Research by networking group and diversity consultancy INvolve claims that UK economy could be losing up to £2.6 billion due to ethnic minority discrimination. Its founder, Suki Sandhu, said it was difficult to comprehend why organisations were “dragging their heels” on the issue.
“I’m not saying we fire all the old white men. But processes that encourage diversity and remove the barriers that are preventing ethnically diverse talent from rising to the top must be introduced,” he said.
“The solution doesn’t stop there. We must celebrate business leaders who are succeeding to show the next generation of leaders that it is possible. Until we do that we are never going to see leadership of UK companies that is reflective of the population.”

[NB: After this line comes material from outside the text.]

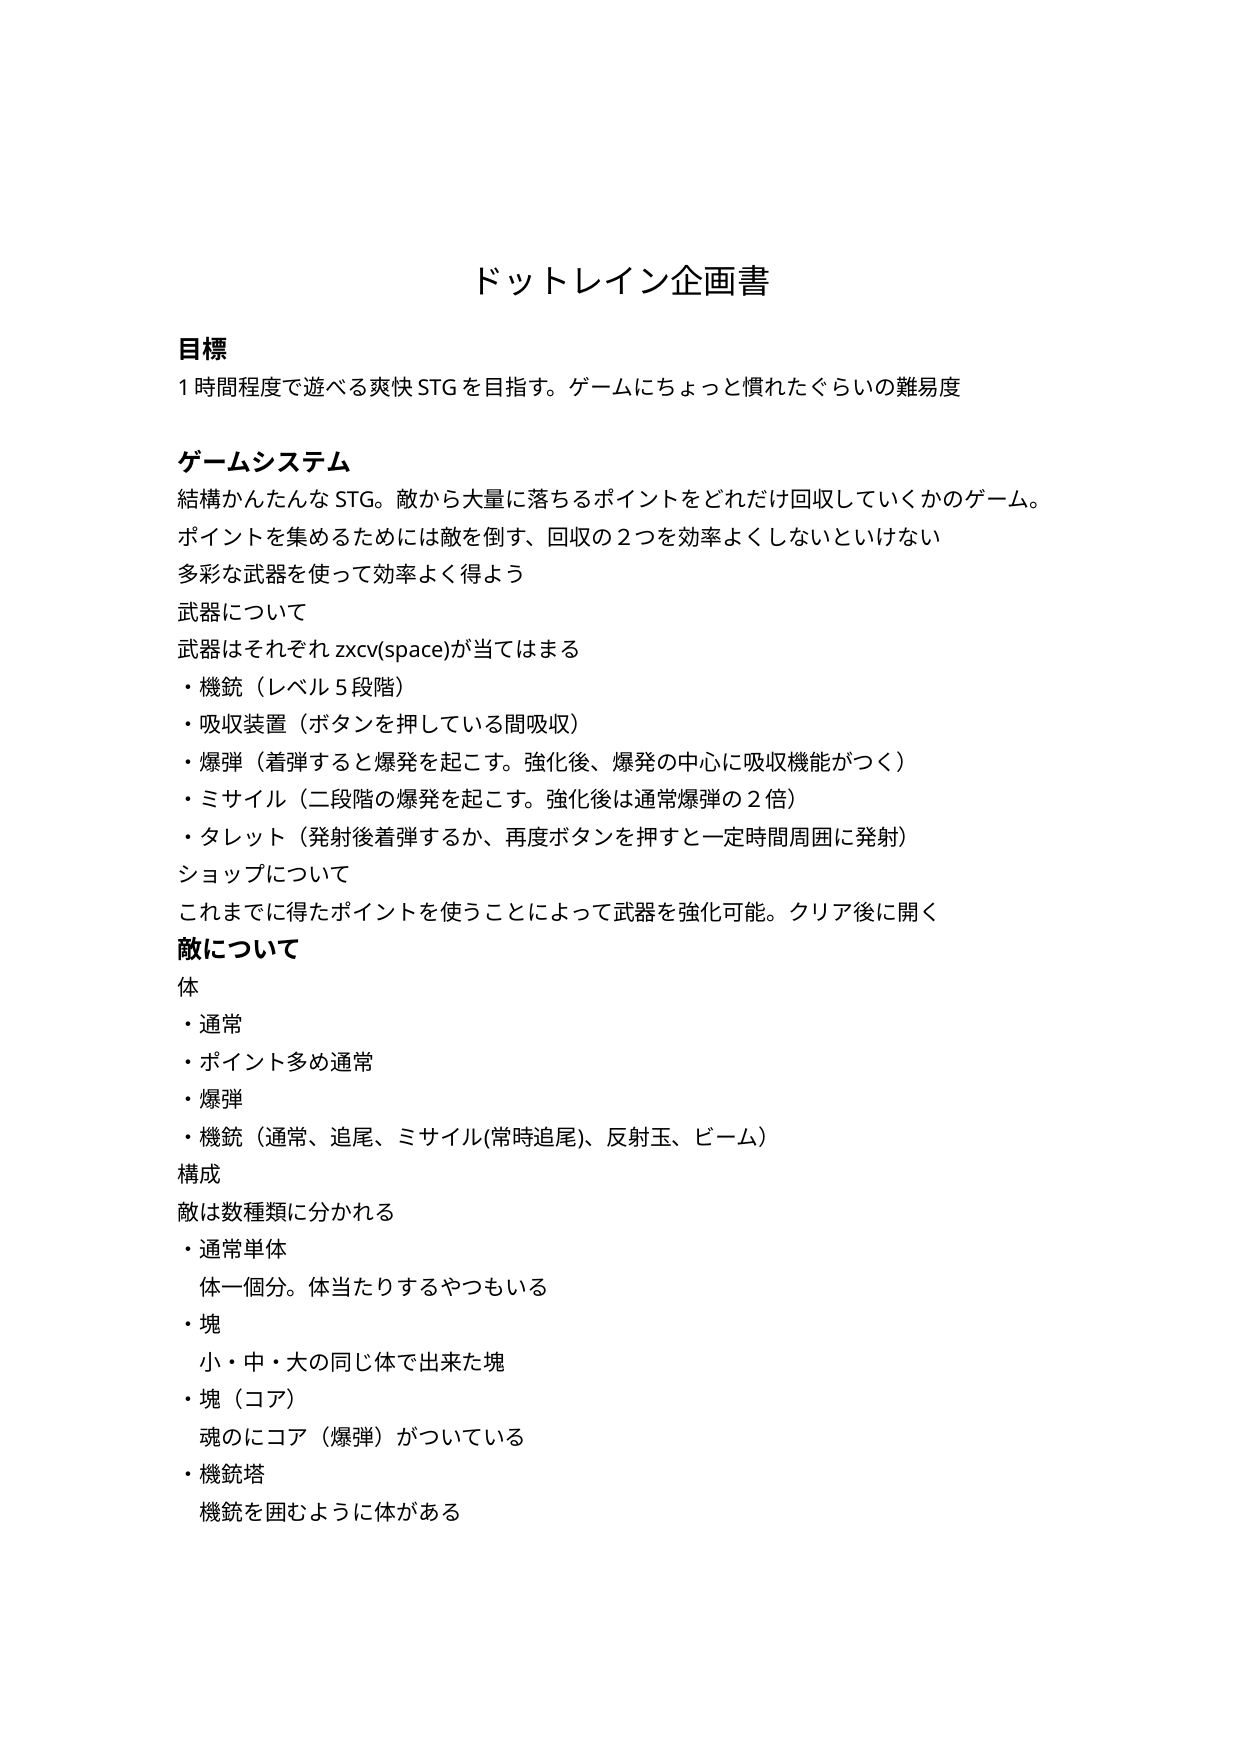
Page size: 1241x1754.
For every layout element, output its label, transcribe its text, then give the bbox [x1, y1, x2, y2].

Organisations in the FTSE Small Cap 100 and the AIM UK 50 markets are further behind their larger peers when it came to diversity on boards, separate research by Company Matters, part of secretarial service Link Group, found. Ninety-six per cent of directors in these markets are white, and 80% of their boards are all-white.
Tracey Brady, managing director at Company Matters, said: “Targets have clearly moved the dial at FTSE 350 level. It may be time for the government to shift its focus to representation in smaller companies, but this push for change also needs to come from the bottom up.
“It’s vital that AIM and FTSE Small Cap companies step up and engage with the need to diversity their boards and senior management. Not only is diversity shown to improve the productivity and profitability of companies in their own right, but these smaller companies are a major talent pipeline for the FTSE 250. If smaller businesses start doing the right thing and behave as good corporate citizens, we may be able to make greater and faster change in the UK.”